You will be fed and have a bed. You will use what the house offers, for it offers freely, and Mrs Reeves would take affront if you declined her cooking out of delicacy. ”
She nearly smiled again. “Then I shall not affront Mrs Reeves. Thank you, Mr Darcy.”
“Thank you, Mrs Marsden.”
She left, and he heard her down the passage, Mrs Reeves answering something, the bowl lifted from the range, then footsteps heading to the parlour where her sister lay in the bed cleared that morning.
He sat at the desk. The fire had caught, the letter to Buxton unfinished in the drawer. Above, Nan’s voice continued its slow, unhurried reading of whatever book Georgiana had chosen—a book Georgiana had been strong enough to select herself, a small report from upstairs.

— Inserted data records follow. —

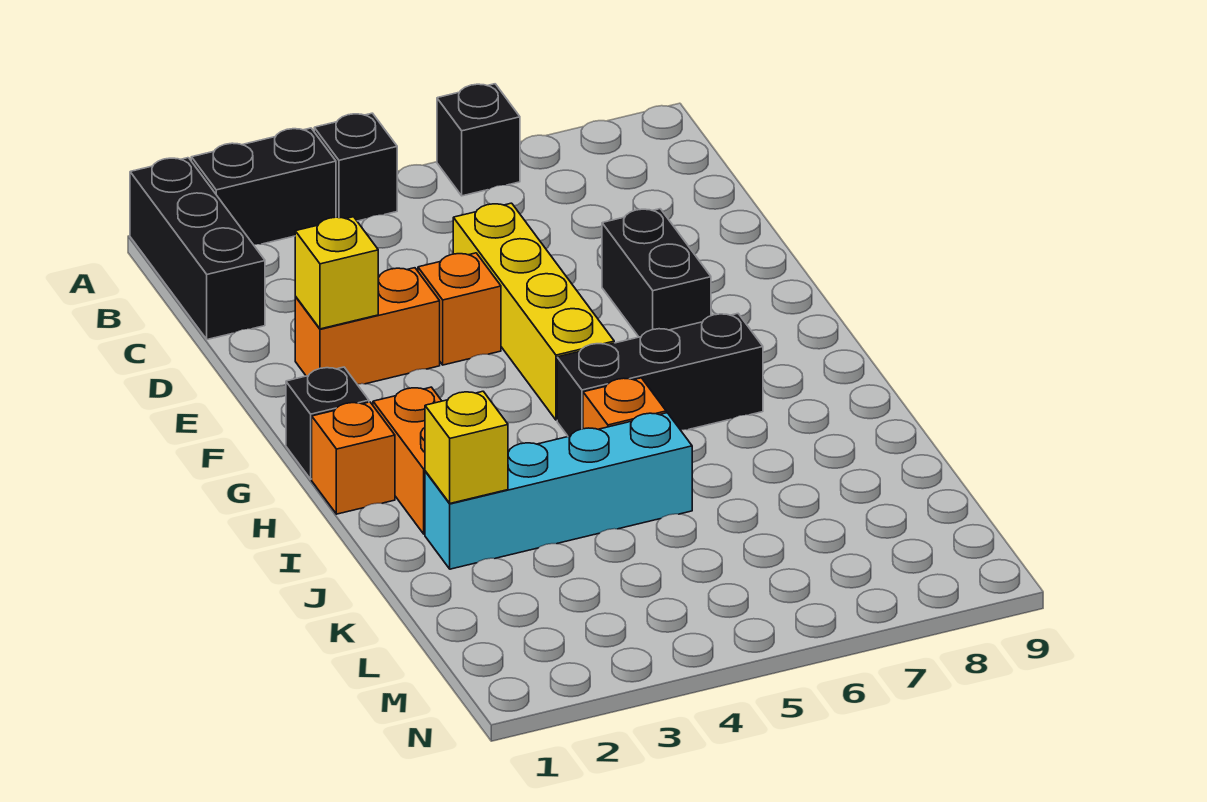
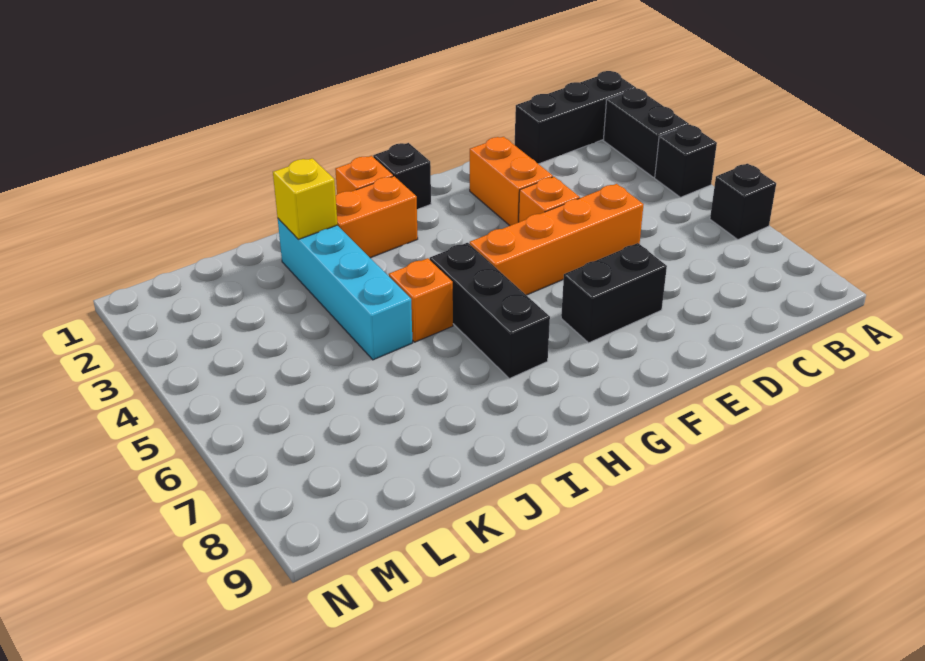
yellow 1x4 brick [453,203,614,420] -> orange 1x4 brick [470,184,644,295]
yellow 1x1 brick [295,217,378,329] -> none

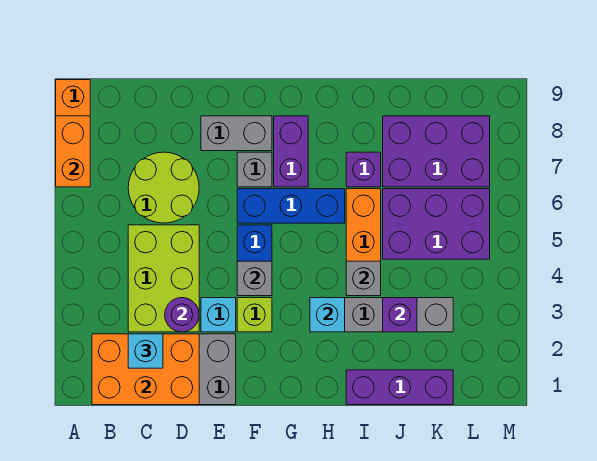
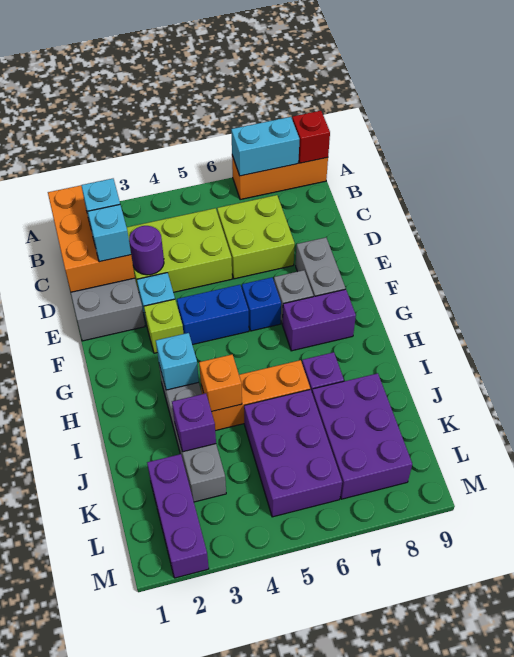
orange 1x2 brick [56,116,90,187] -> cyan 1x2 brick [231,117,300,176]
none -> red 1x1 brick [292,111,330,163]
lime 2x2 round brick [128,152,199,223] -> lime 2x2 brick [217,195,295,279]
none -> cyan 1x1 brick [88,205,131,262]
grey 1x1 brick [237,261,272,296] -> none
blue 1x3 brick [237,189,345,223] -> blue 1x1 brick [242,277,281,331]
purple 1x3 brick [346,370,453,405] -> purple 1x3 brick moved to [147,454,209,578]
grey 1x1 brick [346,261,381,296] -> orange 1x1 brick [199,355,242,412]

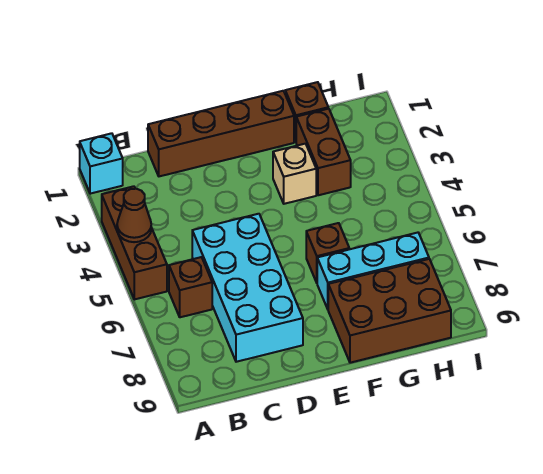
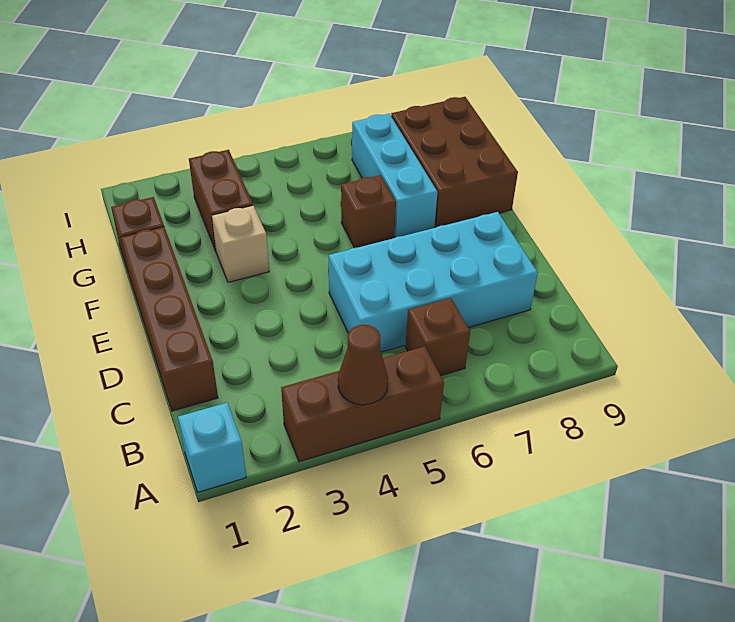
brown 1x2 brick [296,109,351,195] -> brown 1x2 brick turned to [189,150,253,251]

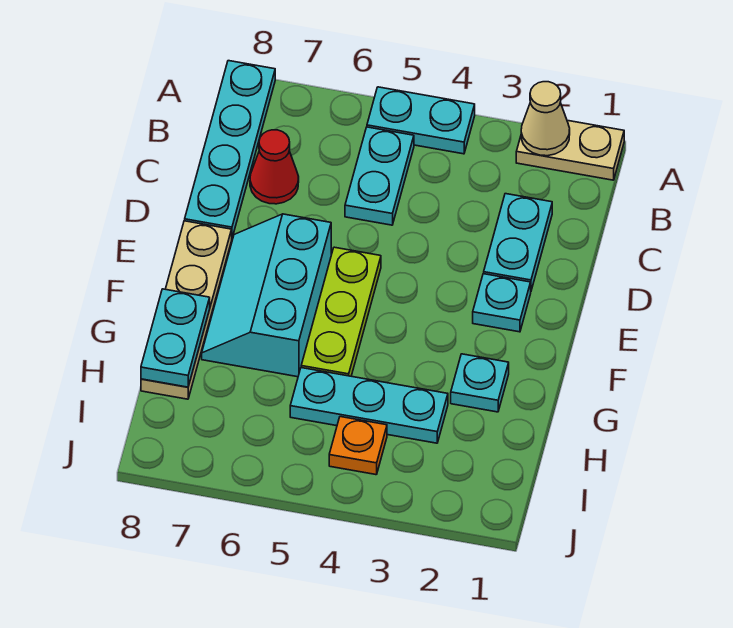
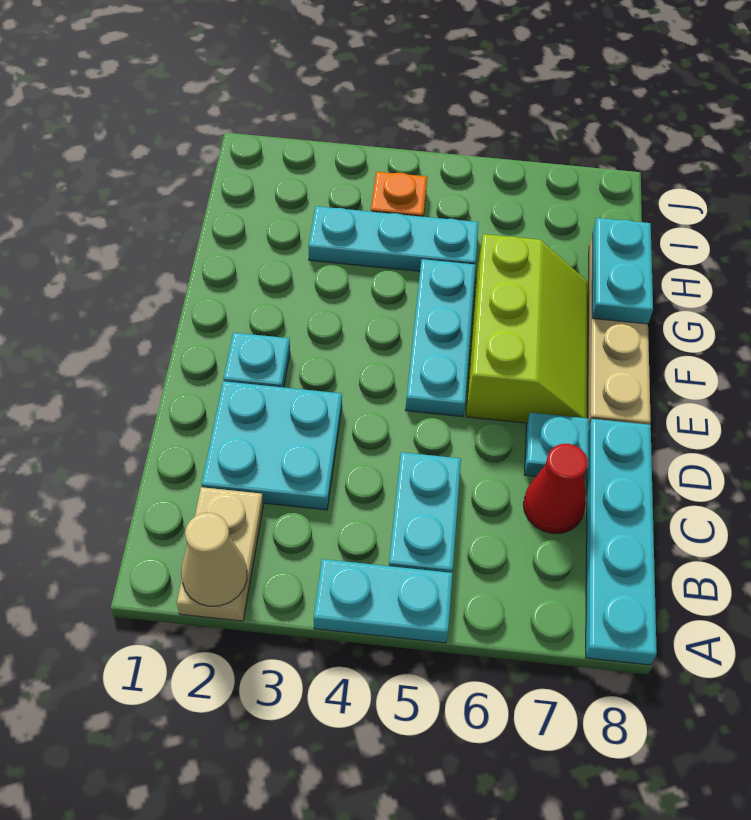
tan 1x2 plate [516,120,624,180] -> tan 1x2 plate turned to [177,487,263,621]
cyan 1x2 plate [484,194,552,290] -> cyan 2x2 plate [201,381,342,510]
lime 1x3 plate [301,247,381,376] -> cyan 1x3 plate [406,259,475,417]
cyan 2x3 slope [202,214,331,377] -> lime 2x3 slope [466,234,588,423]
cyan 1x1 plate [451,354,509,412] -> cyan 1x1 plate moved to [524,413,589,480]

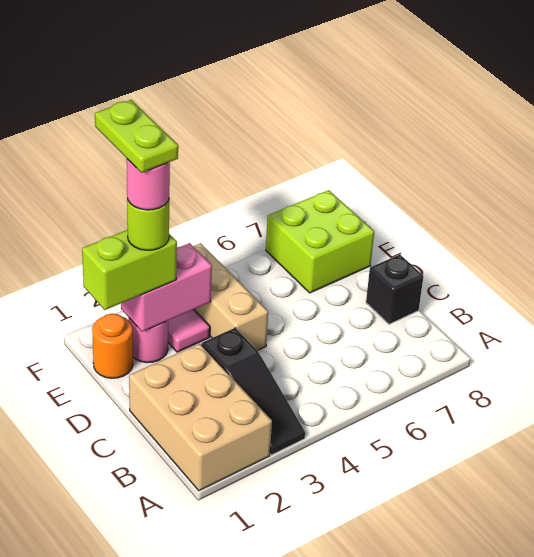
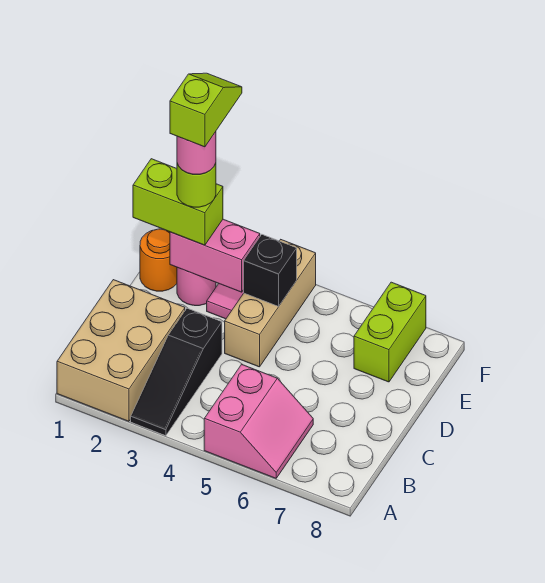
none -> pink 2x2 slope [204,364,313,478]
black 1x1 brick [366,254,423,324] -> black 1x1 brick moved to [244,235,297,306]
lime 1x2 plate [95,100,178,173] -> lime 1x2 slope [170,73,242,147]
lime 2x2 brick [266,190,374,293] -> lime 1x2 brick [354,282,426,382]

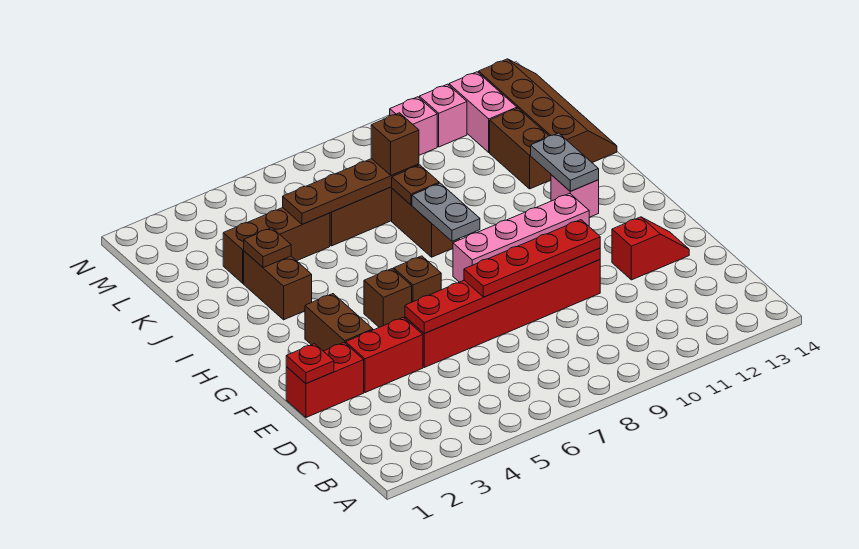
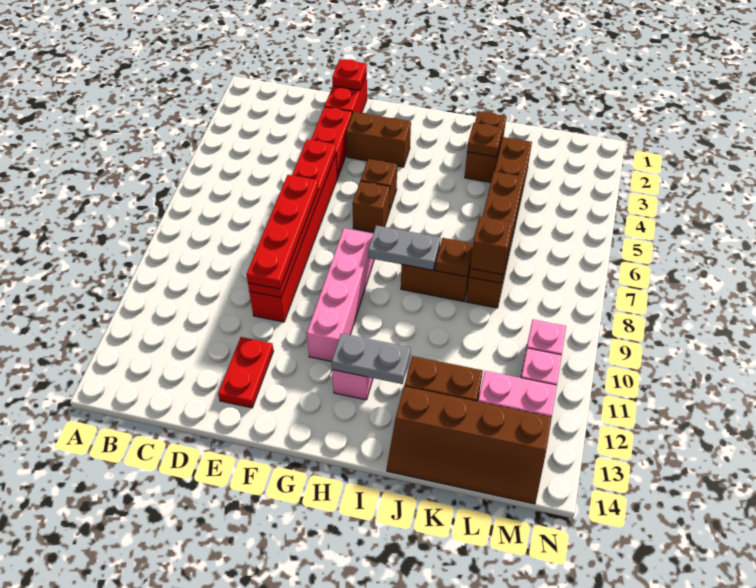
red 1x2 slope [612,217,689,280] -> red 1x2 plate [218,337,274,408]
brown 1x2 brick [244,251,312,320] -> brown 1x2 brick turned to [465,111,506,183]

He had told Mrs Marsden Georgiana’s colour was fractionally better than in London, qualifying what he had been qualifying for six weeks.
But Georgiana had chosen a book this morning—from the small stack Nan carried after breakfast—and the choosing was no small thing.
Two weeks prior, Georgiana had let Nan pick, for the effort was too great.
This morning, she lifted the stack into her lap, considered each title, then handed the chosen book to Nan and told her to begin.
Nan had reported this in the kitchen, shy as one unsure whether such progress was countable.
Darcy counted it. Again. Not by much. A fraction. The kind that could be imagined or real.